Melany Belén
Melany Belén

Reputation: 1

How can I pass parameters from a struct to a function correctly?

I would like the function dateCreate to pass the given parameters to the ones from the struct.

I have tried by having the Date d variable as a function parameter but it still shows me the error "field "day/month/year" could not be resolved".

struct Date{
int day;
int month;
int year;
} ;

Date dateCreate (int d, int m, int y){
 Date d;
 d.day =d;
 d.month = m;
 d.year =y;
return 0;
};


int main() {
 int d,m,y;
 cin << d << m << y;
 cout << dateCreate(d,m,y); //Not completely sure if this is right either.


return 0;
}

I want the function to create a Date type of data from the integers given.
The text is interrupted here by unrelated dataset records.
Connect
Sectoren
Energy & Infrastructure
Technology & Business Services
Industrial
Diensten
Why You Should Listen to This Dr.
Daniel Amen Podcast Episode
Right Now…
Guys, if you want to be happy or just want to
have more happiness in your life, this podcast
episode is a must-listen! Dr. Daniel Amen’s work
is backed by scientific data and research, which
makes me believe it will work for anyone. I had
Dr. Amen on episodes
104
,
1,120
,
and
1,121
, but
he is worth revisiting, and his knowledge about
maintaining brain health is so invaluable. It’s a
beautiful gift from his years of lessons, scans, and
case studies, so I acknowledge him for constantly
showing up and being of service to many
Thank you very much.

Upvotes: 0

Views: 84

Answers (4)

utnapistim
utnapistim

Reputation: 27365

Equivalent code:

struct Date
{
    int d;
    int m;
    int y;
};

int main()
{
    int d = 1, m = 1, y = 1980;
    std::cin >> d >> m >> y;
    Date date{d, m, y}; // default constructor is called here
}

This said, because the problem you are solving is reading a date, you should probably implement it like this:

struct Date
{
    int d;
    int m;
    int y;
};

std::istream& operator >>(std::istream& in, Date& d)
{
    int d = 1, m = 1, y = 1980;

    if(in >> d >> m >> y) // only set values if they were read successfully
        d = Date{d, m, y};

    return in;
}

Client code:

int main()
{
    Date d{1, 1, 1980};
    in >> d;
}

Upvotes: 1

lubgr
lubgr

Reputation: 38267

The most concise way to fix your snippet is providing an output operator for Date objects, e.g.
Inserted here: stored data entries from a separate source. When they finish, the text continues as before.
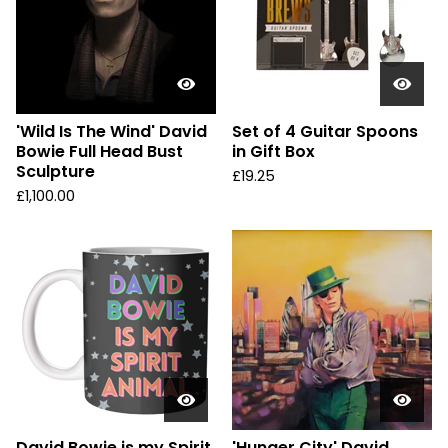
'Wild Is The Wind' David
Set of 4 Guitar Spoons
Bowie Full Head Bust
in Gift Box
Sculpture
£
19.25
£
1,100.00
David Bowie is my Spirit
'Hunger City' David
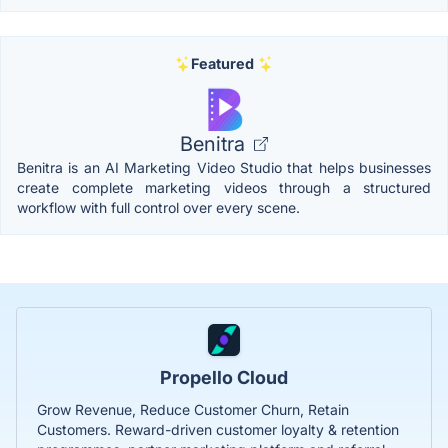
Featured
Benitra
Benitra is an AI Marketing Video Studio that helps businesses
create complete marketing videos through a structured
workflow with full control over every scene.
Propello Cloud
Grow Revenue, Reduce Customer Churn, Retain
Customers. Reward-driven customer loyalty & retention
std::ostream& operator << (std::ostream& os, const Date& date)
{
   return os << date.day << "/" << date.month << "/" << date.year;
}

then using the correct operators to read the user input

cin >> d >> m >> y;

and finally using the Date constructor generated by the compiler:

cout << Date{d, m, y};

You don't need a function creating a date object as long as you don't verify the input.

Note, however, that Date objects can now be in invalid states (negative day or month values etc.), so for future refinement, you should either implement a proper constructor that throws upon illegal input, or change the createDate function such that it e.g. returns a std::optional<Date> which is empty (std::nullopt) upon illegal input.

Upvotes: 0

Cory Kramer
Cory Kramer

Reputation: 117856

Rather than a free function, I'd suggest you give your struct a constructor

struct Date{
    Date(int _day, int _month, int _year)
    : day(_day), month(_month), year(_year)
    { }

    int day;
    int month;
    int year;
};

Then you can create this object like

int d,m,y;
cin >> d >> m >> y;
Date date(d, m, y);

To do something like

cout << date;

you'd need to overload operator<< for your Date struct

Upvotes: 1

Maxim Egorushkin
Maxim Egorushkin

Reputation: 136208

dateCreate should return d, not 0.

For expression cout << dateCreate(d,m,y) to compile you need to implement std::ostream& operator<<(std::ostream&, Date const&).